25 de julho, meio dia, trem de Shanghai a Pequim. Ainda que tivéssemos a passagem de avião comprada, resolvemos ir de trem.
Dois grandes motivos. O primeiro, a experiência, usar o serviço de transporte e, mais do que isso, percorrer quase 1.500km em trem rápido olhando os contrastes de um país em transformação. Tentei comprar o trem no Brasil, mas não há como comprar a passagem online não sendo chinês.
O segundo motivo é a recomendação dos próprios chineses para NÃO USAR o sistema aéreo deles. Atrasa demais, não dá para confiar, sobretudo em vias de termos uma tempestade violenta, como por esses dias.
Shanghai foi a nossa porta de entrada para a Ásia. Em 5 dias seria muita falta de pretensão dizer que “conheço a China”. Mas, algumas ideias já dá para ter.
Uma já formada é que, sob qualquer ponto de vista, administrar algo com a complexidade da China beira o impossível. Pelo tamanho de tudo, pela história, pelo nível e valores da população.
Olhando um pouco para a história, a China é uma das civilizações mais antigas do mundo e passou quase toda a sua existência em algum tipo de guerra, interna ou externa. Uma rápida leitura sobre as dinastias que governaram a China – ou partes dela – é sangue que não acaba mais. Violência, brutalidade, insanidade, conquistadores cruéis, povos bárbaros por todos os lados, expedições imensas pela vastidão de um país do tamanho e complexidade de um planeta.
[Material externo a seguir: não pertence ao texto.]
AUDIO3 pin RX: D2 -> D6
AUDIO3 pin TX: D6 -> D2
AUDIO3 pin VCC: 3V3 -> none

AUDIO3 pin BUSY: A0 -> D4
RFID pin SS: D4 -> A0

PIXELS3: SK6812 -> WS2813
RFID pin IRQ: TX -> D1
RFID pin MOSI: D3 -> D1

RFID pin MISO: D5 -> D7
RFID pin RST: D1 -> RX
Qin Shi Huang, o primeiro imperador (ano 221 DC), foi um dos líderes mais cruéis e tiranos da história humana. Foi ele que começou obras que massacravam hordas de 300 mil homens. Era o aperitivo do que estava por vir. A China mudou de mãos várias vezes ao longo dos séculos, geralmente sem sutileza. Genghis Khan tomou Pequim em 1215 e destruiu tudo, deixando seu neto (Kublai Khan) como o imperador da China. Quase 400 anos depois, a China foi dominada pelos Manchus, um povo guerreiro e nômade que destruiu mais um monte de coisas. E por ai foi, mudando de mãos, de tiranos e de feridas. A China entrou no século XX com a esperança de uma república unificadora, mas não teve forças.
Administrar o povo chinês, construir uma união em torno de qualquer coisa envolvendo tanta gente – e gente tão diferente - também não deve ser fácil. Uma andada da Cidade Velha até a Bund, coisa de 1500 metros, ensina muito sobre a China. Entre dois pontos turísticos, você passa pelo meio de algo muito representativo do que deve ser o inferno. Pessoas vivendo como bichos, comendo coisas inimagináveis, com roupas secando na calçada, patos presos em gaiolas e andando na calçada, crianças cagadas sem fralda, todos os tipos de veículo redefinindo mão e contramão, pessoas e animais atravessando a rua sem olhar para nada, demonstrando total desapego à vida em sociedade. E o mais surpreendente é que parecem felizes.
Um quarteirão depois desse turumbamba, você chega à Bund, uma avenida com uma beleza e imponência que não encontra semelhança em nenhuma das Américas. A Europa precisa escalar o seu melhor time (Paris, Berna, Berlim, Veneza) para fazer frente à beleza e imponência da Bund.
A Bund é a avenida que margeia o rio Huangpu. Do lado de lá está Pudong, o distrito financeiro mais absurdo, fantástico, futurista, moderno que já vi. Wall Street, Frankfurt, Chicago, São Paulo e outros que já visitei precisam se ajoelhar à grandeza de Pudong. Detalhe: na década de 90 não havia nada ali. Resolveram fazer, fizeram.
Essa é a cara do que vimos até agora – contraste. Fala-se que a China está perto de 1.400.000.000 de habitantes. Tenho a impressão que uns 200 milhões sabem o que está acontecendo, estão inseridos na sociedade, no consumo. O resto, a imensa maioria, um quinto da população da Terra, está apenas lá, vivendo.
Fica fácil, de fora, falar das mazelas do Partido, da política, da censura, mas uma leitura (rasa, superficial) da história e uma sentida inicial mostram que não tem muito jeito não, e os resultados têm sido incríveis.
Esse é um texto para ser relido quando estivermos saindo da China, mas são as reflexões do momento. Em resumo – é preciso respeitar as conquistas dos governantes recentes tendo em vista a tarefa insana de gerir esse colosso de complexidades!
A cara do contraste. O paleolítico ao lado do novo e incrível centro financeiro de Pudong.